Assignment:
Transcribe the following data line by line, keeping each character, line break, and language as it appears.

Supplied data:

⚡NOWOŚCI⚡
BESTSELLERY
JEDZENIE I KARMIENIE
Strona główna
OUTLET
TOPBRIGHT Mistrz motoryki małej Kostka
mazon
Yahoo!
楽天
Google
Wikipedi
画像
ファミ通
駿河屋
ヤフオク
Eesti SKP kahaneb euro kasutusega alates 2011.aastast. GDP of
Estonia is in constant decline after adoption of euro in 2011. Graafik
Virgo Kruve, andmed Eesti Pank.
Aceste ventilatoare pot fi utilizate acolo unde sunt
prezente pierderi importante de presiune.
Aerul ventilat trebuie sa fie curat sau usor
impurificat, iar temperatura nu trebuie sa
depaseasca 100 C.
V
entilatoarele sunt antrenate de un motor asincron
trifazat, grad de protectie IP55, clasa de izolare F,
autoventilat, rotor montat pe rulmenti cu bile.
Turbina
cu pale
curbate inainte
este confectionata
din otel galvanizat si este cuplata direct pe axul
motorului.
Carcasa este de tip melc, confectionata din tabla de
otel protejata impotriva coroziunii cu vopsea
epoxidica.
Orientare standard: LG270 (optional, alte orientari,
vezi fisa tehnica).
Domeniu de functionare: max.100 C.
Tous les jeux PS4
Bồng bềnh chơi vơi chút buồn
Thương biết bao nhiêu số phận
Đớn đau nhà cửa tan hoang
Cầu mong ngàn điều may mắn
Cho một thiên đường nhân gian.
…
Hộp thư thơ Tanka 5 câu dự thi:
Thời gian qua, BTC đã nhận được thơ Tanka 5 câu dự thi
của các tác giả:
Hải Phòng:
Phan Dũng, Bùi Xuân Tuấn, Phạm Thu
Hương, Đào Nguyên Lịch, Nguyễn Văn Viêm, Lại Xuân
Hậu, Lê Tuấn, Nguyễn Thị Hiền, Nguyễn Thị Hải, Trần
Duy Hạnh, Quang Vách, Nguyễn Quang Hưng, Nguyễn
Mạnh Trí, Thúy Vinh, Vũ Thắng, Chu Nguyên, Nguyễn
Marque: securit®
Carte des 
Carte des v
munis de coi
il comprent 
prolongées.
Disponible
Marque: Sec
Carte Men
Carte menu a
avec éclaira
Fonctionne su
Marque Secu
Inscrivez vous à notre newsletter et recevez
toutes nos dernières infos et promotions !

Written response:
⚡NOWOŚCI⚡
BESTSELLERY
JEDZENIE I KARMIENIE
Strona główna
OUTLET
TOPBRIGHT Mistrz motoryki małej Kostka
mazon
Yahoo!
楽天
Google
Wikipedi
画像
ファミ通
駿河屋
ヤフオク
Eesti SKP kahaneb euro kasutusega alates 2011.aastast. GDP of
Estonia is in constant decline after adoption of euro in 2011. Graafik
Virgo Kruve, andmed Eesti Pank.
Aceste ventilatoare pot fi utilizate acolo unde sunt
prezente pierderi importante de presiune.
Aerul ventilat trebuie sa fie curat sau usor
impurificat, iar temperatura nu trebuie sa
depaseasca 100 C.
V
entilatoarele sunt antrenate de un motor asincron
trifazat, grad de protectie IP55, clasa de izolare F,
autoventilat, rotor montat pe rulmenti cu bile.
Turbina
cu pale
curbate inainte
este confectionata
din otel galvanizat si este cuplata direct pe axul
motorului.
Carcasa este de tip melc, confectionata din tabla de
otel protejata impotriva coroziunii cu vopsea
epoxidica.
Orientare standard: LG270 (optional, alte orientari,
vezi fisa tehnica).
Domeniu de functionare: max.100 C.
Tous les jeux PS4
Bồng bềnh chơi vơi chút buồn
Thương biết bao nhiêu số phận
Đớn đau nhà cửa tan hoang
Cầu mong ngàn điều may mắn
Cho một thiên đường nhân gian.
…
Hộp thư thơ Tanka 5 câu dự thi:
Thời gian qua, BTC đã nhận được thơ Tanka 5 câu dự thi
của các tác giả:
Hải Phòng:
Phan Dũng, Bùi Xuân Tuấn, Phạm Thu
Hương, Đào Nguyên Lịch, Nguyễn Văn Viêm, Lại Xuân
Hậu, Lê Tuấn, Nguyễn Thị Hiền, Nguyễn Thị Hải, Trần
Duy Hạnh, Quang Vách, Nguyễn Quang Hưng, Nguyễn
Mạnh Trí, Thúy Vinh, Vũ Thắng, Chu Nguyên, Nguyễn
Marque: securit®
Carte des 
Carte des v
munis de coi
il comprent 
prolongées.
Disponible
Marque: Sec
Carte Men
Carte menu a
avec éclaira
Fonctionne su
Marque Secu
Inscrivez vous à notre newsletter et recevez
toutes nos dernières infos et promotions !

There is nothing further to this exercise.